Extract provided:
◆ ◆ ◆ ◆ ◆
# Buzzing TV after dimmer install



## SuperiorHIP (Aug 15, 2010)

The hot coming in goes to the black screw terminal, the hot going to outlets is in the stab in on the same hot lead. I even tried tying them together and having a lead from that to power the switch and that didn't help (didn't think it would but figure it cant hurt.


----------



## PrestigeR&D (Jan 6, 2010)

Electricity drives me nuts,.........
Your supposed to have the lighting circuit on its own circuit and not tied into outlets. Now all the circuits meet in the SP - let's say your situation was wired on a seperate circuit lighting/lighting and receptacles/ receptical in the service panel . Now all the circuits in the service panel ,all be it with thier own breaker ,are essentially all connected via "bars" the breakers running off the hot bar/neutral bar/ ground bar.....all the circuits are using the same bars- all tied together so to speak........fallowing me so far,,,:blink:

So in a sense they are all connected ....so if you had a dimmer and it is causing other electrical components to hum or buzz ....why isn't that affecting everything in the house.....because they are all connected down in the service panel ..........:blink:


B,


----------



## SuperiorHIP (Aug 15, 2010)
◆ ◆ ◆ ◆ ◆
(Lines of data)
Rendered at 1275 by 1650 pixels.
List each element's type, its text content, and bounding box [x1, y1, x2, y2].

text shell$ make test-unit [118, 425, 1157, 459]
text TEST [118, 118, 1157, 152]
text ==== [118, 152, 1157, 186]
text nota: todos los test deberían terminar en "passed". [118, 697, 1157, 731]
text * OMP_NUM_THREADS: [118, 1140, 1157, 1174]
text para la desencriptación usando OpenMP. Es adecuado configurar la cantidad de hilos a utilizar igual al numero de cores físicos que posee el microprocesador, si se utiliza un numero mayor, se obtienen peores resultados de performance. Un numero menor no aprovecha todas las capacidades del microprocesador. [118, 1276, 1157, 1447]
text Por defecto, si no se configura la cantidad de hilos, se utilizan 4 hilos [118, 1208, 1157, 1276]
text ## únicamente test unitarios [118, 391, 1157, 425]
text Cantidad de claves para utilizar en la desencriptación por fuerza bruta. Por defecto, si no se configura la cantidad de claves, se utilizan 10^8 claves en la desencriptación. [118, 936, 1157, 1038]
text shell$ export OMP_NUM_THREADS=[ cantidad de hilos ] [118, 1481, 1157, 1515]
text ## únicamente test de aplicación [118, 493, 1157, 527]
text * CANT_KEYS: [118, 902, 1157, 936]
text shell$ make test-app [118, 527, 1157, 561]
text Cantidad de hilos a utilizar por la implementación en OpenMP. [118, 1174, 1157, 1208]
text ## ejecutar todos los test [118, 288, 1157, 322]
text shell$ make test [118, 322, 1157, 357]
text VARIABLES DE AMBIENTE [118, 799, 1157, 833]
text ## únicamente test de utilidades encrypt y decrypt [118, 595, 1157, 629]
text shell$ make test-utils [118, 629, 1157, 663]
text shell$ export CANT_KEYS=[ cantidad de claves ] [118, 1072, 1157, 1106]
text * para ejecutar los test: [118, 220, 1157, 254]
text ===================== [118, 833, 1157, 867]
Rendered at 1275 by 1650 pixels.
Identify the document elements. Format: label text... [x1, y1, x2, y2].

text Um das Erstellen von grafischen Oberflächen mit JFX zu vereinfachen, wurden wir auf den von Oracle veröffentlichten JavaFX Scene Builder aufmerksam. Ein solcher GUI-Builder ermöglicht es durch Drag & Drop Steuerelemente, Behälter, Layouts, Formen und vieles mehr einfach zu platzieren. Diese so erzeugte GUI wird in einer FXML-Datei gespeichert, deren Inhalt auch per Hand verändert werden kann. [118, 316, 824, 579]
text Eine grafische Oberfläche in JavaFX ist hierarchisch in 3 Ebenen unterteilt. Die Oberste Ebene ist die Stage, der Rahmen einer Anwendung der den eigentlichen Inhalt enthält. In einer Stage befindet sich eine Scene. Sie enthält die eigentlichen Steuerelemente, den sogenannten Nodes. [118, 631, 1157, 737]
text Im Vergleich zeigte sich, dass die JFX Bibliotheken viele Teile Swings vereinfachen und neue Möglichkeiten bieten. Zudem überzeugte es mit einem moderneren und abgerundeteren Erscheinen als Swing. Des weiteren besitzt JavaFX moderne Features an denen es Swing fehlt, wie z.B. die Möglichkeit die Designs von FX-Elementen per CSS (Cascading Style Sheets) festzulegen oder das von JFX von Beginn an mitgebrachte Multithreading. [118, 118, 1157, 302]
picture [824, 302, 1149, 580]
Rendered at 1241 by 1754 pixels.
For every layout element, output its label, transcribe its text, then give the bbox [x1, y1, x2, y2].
◆ ◆ ◆ ◆ ◆
Problems and tasks:
1. Condense the forum thread's paragraph beginning "The hot coming in goes to the black screw terminal" into a short list that keeps its main facts.
2. From the forum thread, transcribe the passage between "The hot coming" and "it cant hurt.", inclusive.

Responses by task:
1.
- The incoming hot connects to the black screw terminal.
- The hot running to the outlets goes into the stab-in on the same hot lead.
- Tying the two together and running a lead from that to power the switch did not help.

2.
The hot coming in goes to the black screw terminal, the hot going to outlets is in the stab in on the same hot lead. I even tried tying them together and having a lead from that to power the switch and that didn't help (didn't think it would but figure it cant hurt.